**RECORDS FOR THIS EXERCISE**
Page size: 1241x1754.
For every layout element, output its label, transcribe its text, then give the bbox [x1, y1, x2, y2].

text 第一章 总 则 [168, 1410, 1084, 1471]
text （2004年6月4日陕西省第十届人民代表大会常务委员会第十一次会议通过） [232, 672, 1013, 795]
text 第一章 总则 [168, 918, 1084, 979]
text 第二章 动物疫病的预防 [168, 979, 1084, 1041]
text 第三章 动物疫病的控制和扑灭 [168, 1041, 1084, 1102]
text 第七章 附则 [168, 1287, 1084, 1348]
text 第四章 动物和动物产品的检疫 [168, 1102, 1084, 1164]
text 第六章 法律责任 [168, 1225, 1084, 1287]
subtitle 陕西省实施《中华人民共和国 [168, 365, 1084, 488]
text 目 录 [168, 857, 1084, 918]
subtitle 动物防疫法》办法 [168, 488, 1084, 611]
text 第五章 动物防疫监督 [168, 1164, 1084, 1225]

**ASSIGNMENT**
Print out all of the data above word for word.

**ANSWER FOR THIS EXERCISE**
Page size: 1241x1754.
For every layout element, output its label, transcribe its text, then give the bbox [x1, y1, x2, y2].

text 第一章 总 则 [168, 1410, 1084, 1471]
text （2004年6月4日陕西省第十届人民代表大会常务委员会第十一次会议通过） [232, 672, 1013, 795]
text 第一章 总则 [168, 918, 1084, 979]
text 第二章 动物疫病的预防 [168, 979, 1084, 1041]
text 第三章 动物疫病的控制和扑灭 [168, 1041, 1084, 1102]
text 第七章 附则 [168, 1287, 1084, 1348]
text 第四章 动物和动物产品的检疫 [168, 1102, 1084, 1164]
text 第六章 法律责任 [168, 1225, 1084, 1287]
subtitle 陕西省实施《中华人民共和国 [168, 365, 1084, 488]
text 目 录 [168, 857, 1084, 918]
subtitle 动物防疫法》办法 [168, 488, 1084, 611]
text 第五章 动物防疫监督 [168, 1164, 1084, 1225]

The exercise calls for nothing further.